On June 8, 2020, China and Russia signed a currency agreement that allows them to increase the use of their own currencies in trade settlements, reducing their reliance on the U.S. dollar. This move is seen as a challenge to the dominance of the U.S. dollar as the global reserve currency.
The agreement, signed by People`s Bank of China Governor Yi Gang and his Russian counterpart Elvira Nabiullina, allows the two countries to use their national currencies in bilateral trade and investment. This means that Chinese and Russian companies will no longer need to convert their currencies into U.S. dollars when doing business with each other, reducing transaction costs and currency risks.

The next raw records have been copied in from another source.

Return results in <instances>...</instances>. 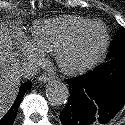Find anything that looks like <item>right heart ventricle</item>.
Here are the masks:
<instances>
[{"mask_svg":"<svg viewBox=\"0 0 125 125\" xmlns=\"http://www.w3.org/2000/svg\"><path fill=\"white\" fill-rule=\"evenodd\" d=\"M89 21L91 20L78 16L38 21L31 28V42L41 53H55L63 41Z\"/></svg>","mask_w":125,"mask_h":125,"instance_id":"right-heart-ventricle-1","label":"right heart ventricle"}]
</instances>
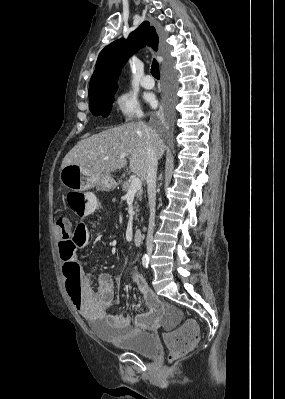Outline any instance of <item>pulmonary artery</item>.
Here are the masks:
<instances>
[{"label":"pulmonary artery","instance_id":"obj_1","mask_svg":"<svg viewBox=\"0 0 285 399\" xmlns=\"http://www.w3.org/2000/svg\"><path fill=\"white\" fill-rule=\"evenodd\" d=\"M155 82L149 73H146L141 81V86L145 89H152Z\"/></svg>","mask_w":285,"mask_h":399}]
</instances>
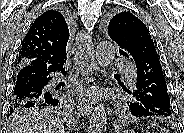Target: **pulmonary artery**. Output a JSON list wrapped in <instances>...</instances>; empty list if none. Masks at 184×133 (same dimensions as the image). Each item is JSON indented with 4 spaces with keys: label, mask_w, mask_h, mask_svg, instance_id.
<instances>
[{
    "label": "pulmonary artery",
    "mask_w": 184,
    "mask_h": 133,
    "mask_svg": "<svg viewBox=\"0 0 184 133\" xmlns=\"http://www.w3.org/2000/svg\"><path fill=\"white\" fill-rule=\"evenodd\" d=\"M112 68L116 70H127V78L131 83L135 81L136 74L132 68L131 62L127 61L124 58H115L112 61Z\"/></svg>",
    "instance_id": "obj_1"
}]
</instances>
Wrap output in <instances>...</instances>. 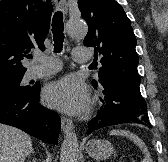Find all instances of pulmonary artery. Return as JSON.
I'll return each mask as SVG.
<instances>
[{
    "label": "pulmonary artery",
    "instance_id": "pulmonary-artery-1",
    "mask_svg": "<svg viewBox=\"0 0 168 162\" xmlns=\"http://www.w3.org/2000/svg\"><path fill=\"white\" fill-rule=\"evenodd\" d=\"M73 58L77 62H88L90 56L83 47H76L73 49ZM40 65L32 66L28 69L26 76L28 78H38L52 74L59 70L60 64L53 59L40 60Z\"/></svg>",
    "mask_w": 168,
    "mask_h": 162
}]
</instances>
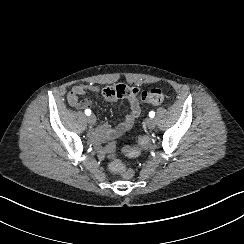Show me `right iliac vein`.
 Instances as JSON below:
<instances>
[{
  "label": "right iliac vein",
  "instance_id": "right-iliac-vein-1",
  "mask_svg": "<svg viewBox=\"0 0 244 244\" xmlns=\"http://www.w3.org/2000/svg\"><path fill=\"white\" fill-rule=\"evenodd\" d=\"M87 121L90 125H94L96 123V117L95 115H89L88 118H87Z\"/></svg>",
  "mask_w": 244,
  "mask_h": 244
}]
</instances>
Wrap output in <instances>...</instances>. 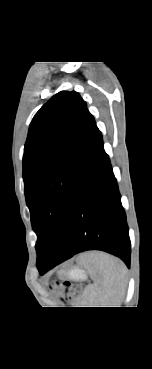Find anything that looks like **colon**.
I'll use <instances>...</instances> for the list:
<instances>
[{
  "instance_id": "colon-1",
  "label": "colon",
  "mask_w": 152,
  "mask_h": 369,
  "mask_svg": "<svg viewBox=\"0 0 152 369\" xmlns=\"http://www.w3.org/2000/svg\"><path fill=\"white\" fill-rule=\"evenodd\" d=\"M51 289L58 292L65 303L74 300L80 293L79 288L71 283L55 282L51 285Z\"/></svg>"
}]
</instances>
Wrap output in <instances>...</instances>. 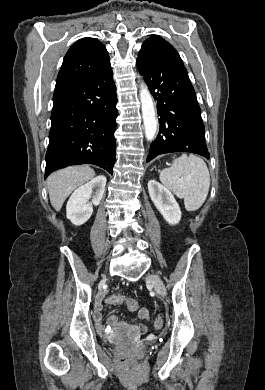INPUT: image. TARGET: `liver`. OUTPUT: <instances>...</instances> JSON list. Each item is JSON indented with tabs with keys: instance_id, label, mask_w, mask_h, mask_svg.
Here are the masks:
<instances>
[{
	"instance_id": "1",
	"label": "liver",
	"mask_w": 265,
	"mask_h": 390,
	"mask_svg": "<svg viewBox=\"0 0 265 390\" xmlns=\"http://www.w3.org/2000/svg\"><path fill=\"white\" fill-rule=\"evenodd\" d=\"M94 176V170L86 165L67 167L51 174L47 185L53 208L59 211L72 191L93 179Z\"/></svg>"
}]
</instances>
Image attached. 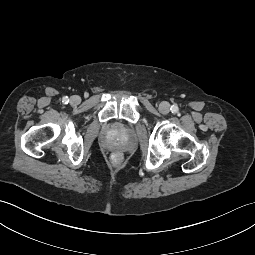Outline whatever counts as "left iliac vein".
I'll list each match as a JSON object with an SVG mask.
<instances>
[{
  "label": "left iliac vein",
  "instance_id": "left-iliac-vein-1",
  "mask_svg": "<svg viewBox=\"0 0 255 255\" xmlns=\"http://www.w3.org/2000/svg\"><path fill=\"white\" fill-rule=\"evenodd\" d=\"M159 111L162 114H167L170 111V104L168 102H161L159 105Z\"/></svg>",
  "mask_w": 255,
  "mask_h": 255
}]
</instances>
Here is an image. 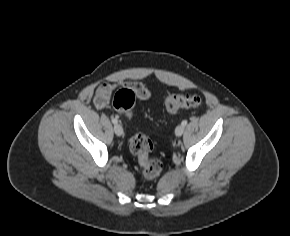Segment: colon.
Returning a JSON list of instances; mask_svg holds the SVG:
<instances>
[{
    "label": "colon",
    "mask_w": 290,
    "mask_h": 236,
    "mask_svg": "<svg viewBox=\"0 0 290 236\" xmlns=\"http://www.w3.org/2000/svg\"><path fill=\"white\" fill-rule=\"evenodd\" d=\"M137 92L134 88L124 86L114 96L115 109L131 118L134 115V105ZM202 98L198 94L172 93L165 100V108L169 114H175L180 108L198 107ZM130 151L137 157L142 168L143 176L147 180L156 179L163 170V163L158 158H153L150 153L153 149L151 139L144 133H135L129 141Z\"/></svg>",
    "instance_id": "5ec220e1"
}]
</instances>
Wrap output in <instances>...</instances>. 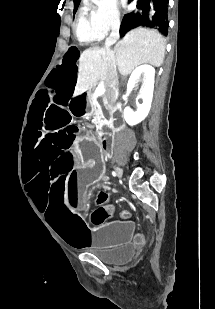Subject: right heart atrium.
Masks as SVG:
<instances>
[{"mask_svg": "<svg viewBox=\"0 0 215 309\" xmlns=\"http://www.w3.org/2000/svg\"><path fill=\"white\" fill-rule=\"evenodd\" d=\"M95 5L100 7L92 17V25L99 32L98 38L116 33L121 24L117 0H95Z\"/></svg>", "mask_w": 215, "mask_h": 309, "instance_id": "right-heart-atrium-1", "label": "right heart atrium"}]
</instances>
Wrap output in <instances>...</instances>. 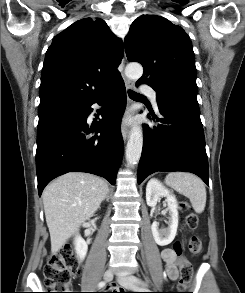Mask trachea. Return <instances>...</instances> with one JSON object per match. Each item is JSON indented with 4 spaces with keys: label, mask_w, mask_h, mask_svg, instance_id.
Instances as JSON below:
<instances>
[{
    "label": "trachea",
    "mask_w": 245,
    "mask_h": 293,
    "mask_svg": "<svg viewBox=\"0 0 245 293\" xmlns=\"http://www.w3.org/2000/svg\"><path fill=\"white\" fill-rule=\"evenodd\" d=\"M129 96H130L131 98H135V97H143L142 95H140V94H138V93H136V92H134V91H132V90L129 91Z\"/></svg>",
    "instance_id": "3493384b"
}]
</instances>
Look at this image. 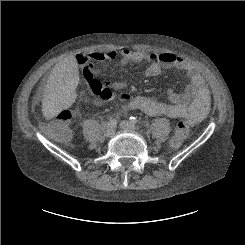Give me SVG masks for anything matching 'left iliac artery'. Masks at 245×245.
<instances>
[{
	"instance_id": "1",
	"label": "left iliac artery",
	"mask_w": 245,
	"mask_h": 245,
	"mask_svg": "<svg viewBox=\"0 0 245 245\" xmlns=\"http://www.w3.org/2000/svg\"><path fill=\"white\" fill-rule=\"evenodd\" d=\"M129 121H130L131 123H133V124L138 123V119H137L136 117H134V116H131V117L129 118Z\"/></svg>"
}]
</instances>
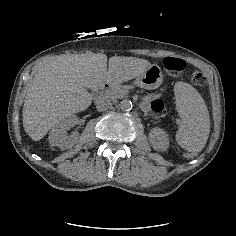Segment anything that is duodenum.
I'll return each mask as SVG.
<instances>
[{
	"instance_id": "obj_1",
	"label": "duodenum",
	"mask_w": 236,
	"mask_h": 236,
	"mask_svg": "<svg viewBox=\"0 0 236 236\" xmlns=\"http://www.w3.org/2000/svg\"><path fill=\"white\" fill-rule=\"evenodd\" d=\"M112 88V84L109 82H102L97 89L98 92L106 91L108 89Z\"/></svg>"
}]
</instances>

The agreement comes amid increasing tensions between the U.S. and China, particularly in the areas of trade and technology. The U.S. has accused China of unfair trade practices and intellectual property theft, while China has accused the U.S. of trying to contain its rise as a global power. The U.S. has also imposed sanctions on Russia over its annexation of Crimea in 2014 and alleged interference in the 2016 U.S. presidential election.
By using their own currencies in trade settlements, China and Russia are seeking to reduce their exposure to the U.S. dollar and the U.S. financial system. This move could also increase the use of the yuan and the ruble in international transactions, potentially challenging the dominance of the U.S. dollar as the global reserve currency.
However, the impact of the agreement on the global financial system remains to be seen. While some analysts see it as a step towards a more multipolar global currency system, others argue that the U.S. dollar`s dominance is unlikely to be challenged anytime soon, given its widespread use in global trade and finance.
In any case, the China-Russia currency agreement is a significant development in the ongoing shift in global economic power away from the West and towards Asia. As China and Russia continue to strengthen their economic ties, the use of their own currencies in trade settlements could become increasingly common, potentially changing the global financial landscape in the years to come.